10
Я помню, мама рассказала мне за неделю до своей смерти, что после того моего первого и последнего катания на лодке по Неаполитанскому заливу ночью я встала во сне (наша гостиница стояла на берегу), вышла в сад и спустилась по лестницам к морю, так и не проснувшись. Мне кажется, что когда я встала из-за стола и пошла искать Яака, где-то глубоко в моем сознании мерцало это воспоминание. И особенно, очевидно, в тот момент, когда я стояла на ветру, в совершенно темном дворе и думала, куда же мне идти.

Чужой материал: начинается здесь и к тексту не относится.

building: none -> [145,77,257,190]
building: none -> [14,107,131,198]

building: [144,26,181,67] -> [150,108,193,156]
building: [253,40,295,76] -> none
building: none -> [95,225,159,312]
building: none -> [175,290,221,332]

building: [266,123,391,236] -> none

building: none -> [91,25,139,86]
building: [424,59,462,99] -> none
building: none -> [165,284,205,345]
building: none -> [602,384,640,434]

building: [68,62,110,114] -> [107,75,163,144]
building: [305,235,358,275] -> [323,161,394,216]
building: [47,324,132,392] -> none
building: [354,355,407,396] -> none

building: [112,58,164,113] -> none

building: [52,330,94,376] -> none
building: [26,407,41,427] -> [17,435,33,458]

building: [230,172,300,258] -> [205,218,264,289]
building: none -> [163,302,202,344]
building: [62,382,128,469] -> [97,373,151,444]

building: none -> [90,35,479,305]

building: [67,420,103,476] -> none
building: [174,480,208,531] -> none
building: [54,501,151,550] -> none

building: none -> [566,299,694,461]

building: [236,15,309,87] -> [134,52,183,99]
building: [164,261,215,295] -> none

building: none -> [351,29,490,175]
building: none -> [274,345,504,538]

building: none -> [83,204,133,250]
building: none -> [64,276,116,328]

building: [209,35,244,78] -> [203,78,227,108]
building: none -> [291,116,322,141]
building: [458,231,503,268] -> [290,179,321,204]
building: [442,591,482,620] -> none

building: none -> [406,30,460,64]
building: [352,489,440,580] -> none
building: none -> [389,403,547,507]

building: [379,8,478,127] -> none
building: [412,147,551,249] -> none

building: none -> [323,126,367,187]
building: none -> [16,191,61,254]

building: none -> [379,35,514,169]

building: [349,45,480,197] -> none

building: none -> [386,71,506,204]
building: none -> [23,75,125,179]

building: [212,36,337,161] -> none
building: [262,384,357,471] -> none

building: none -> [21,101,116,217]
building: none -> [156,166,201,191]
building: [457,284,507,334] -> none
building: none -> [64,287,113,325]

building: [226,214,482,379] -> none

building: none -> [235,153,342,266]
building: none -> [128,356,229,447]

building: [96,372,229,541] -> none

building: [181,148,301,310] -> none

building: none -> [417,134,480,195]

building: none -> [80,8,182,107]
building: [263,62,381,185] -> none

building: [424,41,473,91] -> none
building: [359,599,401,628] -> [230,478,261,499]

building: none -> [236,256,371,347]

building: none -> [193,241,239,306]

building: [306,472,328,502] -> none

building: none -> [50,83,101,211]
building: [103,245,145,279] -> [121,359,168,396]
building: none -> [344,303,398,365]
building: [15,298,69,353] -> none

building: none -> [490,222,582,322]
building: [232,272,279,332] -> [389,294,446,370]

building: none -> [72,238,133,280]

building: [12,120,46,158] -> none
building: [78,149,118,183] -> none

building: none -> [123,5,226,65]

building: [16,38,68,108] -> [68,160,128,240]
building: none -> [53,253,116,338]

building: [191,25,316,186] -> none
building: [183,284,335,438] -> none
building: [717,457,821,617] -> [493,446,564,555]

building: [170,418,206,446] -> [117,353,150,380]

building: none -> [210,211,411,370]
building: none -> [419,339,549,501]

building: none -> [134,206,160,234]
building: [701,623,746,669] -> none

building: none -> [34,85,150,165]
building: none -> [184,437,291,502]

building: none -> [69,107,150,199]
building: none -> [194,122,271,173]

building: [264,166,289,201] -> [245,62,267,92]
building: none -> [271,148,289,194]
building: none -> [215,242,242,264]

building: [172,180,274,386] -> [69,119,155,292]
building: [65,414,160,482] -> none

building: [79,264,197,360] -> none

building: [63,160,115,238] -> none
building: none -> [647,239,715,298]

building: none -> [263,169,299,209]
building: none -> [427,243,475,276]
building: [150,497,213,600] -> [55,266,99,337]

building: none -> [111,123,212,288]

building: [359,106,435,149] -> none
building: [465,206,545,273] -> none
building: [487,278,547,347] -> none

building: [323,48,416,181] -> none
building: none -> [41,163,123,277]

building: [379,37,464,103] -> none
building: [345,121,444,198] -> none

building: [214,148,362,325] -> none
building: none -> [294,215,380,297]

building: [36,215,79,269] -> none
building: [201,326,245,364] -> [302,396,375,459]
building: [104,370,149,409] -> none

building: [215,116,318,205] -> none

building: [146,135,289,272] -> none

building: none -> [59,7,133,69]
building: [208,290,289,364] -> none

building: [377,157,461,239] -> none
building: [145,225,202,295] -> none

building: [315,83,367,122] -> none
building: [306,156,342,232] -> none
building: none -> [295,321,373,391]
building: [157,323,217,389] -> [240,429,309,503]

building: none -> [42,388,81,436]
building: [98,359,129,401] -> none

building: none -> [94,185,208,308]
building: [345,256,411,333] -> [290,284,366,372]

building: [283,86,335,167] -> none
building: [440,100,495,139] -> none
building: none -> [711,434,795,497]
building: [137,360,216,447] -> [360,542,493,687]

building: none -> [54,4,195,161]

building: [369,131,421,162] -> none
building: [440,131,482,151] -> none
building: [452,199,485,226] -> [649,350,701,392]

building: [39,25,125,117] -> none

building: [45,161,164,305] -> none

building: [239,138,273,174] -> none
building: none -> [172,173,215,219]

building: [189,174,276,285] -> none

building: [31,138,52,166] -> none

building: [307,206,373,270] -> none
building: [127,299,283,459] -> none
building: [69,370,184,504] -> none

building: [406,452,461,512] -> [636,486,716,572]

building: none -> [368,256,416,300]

У меня не было ни ясного решения, ни твердого плана. Кроме желания непременно его найти. Теперь мне вспоминается, что в голове у меня мелькали отрывочные, смутные картины, над которыми можно было и смеяться и плакать: залитый слякотью тракт… его длинные ноги летят по воздуху над этой слякотью, как иногда летают люди во сне… и рядом мои ноги, по щиколотку увязшие в грязи… Солнечные пятна на заплаканном лице Аниты… маленькое, мокрое от дождя окошко в пестро-серой каменной стене над чьими-то чужими крышами… И за всем этим — мой собственный голос, мне самой твердящий: tutto è posssibile… Я повернулась лицом к большому тракту, к озеру, к полям. Спотыкаясь, ощупью спустилась к реке. Не знаю уж почему. У меня не было ни малейшего представления, куда мне следует идти. Я не смела позвать его. Мог кто-нибудь услышать. Я спустилась к реке. Нащупала перила вдоль дорожки через плотину и перешла реку. Когда перила кончились, вместо того чтобы идти дальше, я повернулась и пошла обратно. Я стояла на плотине над дамбой и слушала, как клокочет вода. Одно только мгновение. Я вернулась обратно на этот берег, стояла в кромешной тьме, всем своим существом вслушиваясь — ушами, телом, волосами, — и направилась вдоль берега к мельничному амбару. Сама не знаю почему. Из-за туч на мгновение выглянула луна. И я увидела четкие следы размашистых шагов, которые вели поперек серебрившегося поля к первому сушилу. По шелестевшей стерне я пошла по следам. Я и половины расстояния не прошла, как месяц снова исчез. Когда я подошла к сушилу, был непроглядный мрак. Рукой я нащупала отверстие.
— Яак? Яак, вы здесь?
Он не отвечает.
— Я видела ваши следы. По мокрому жнивью. При свете луны. А теперь — ваше лицо. Здесь.
Он не отвечает.
Но я же вижу его лицо. На самом деле. Большое бледное счастливое лицо. В полной темноте.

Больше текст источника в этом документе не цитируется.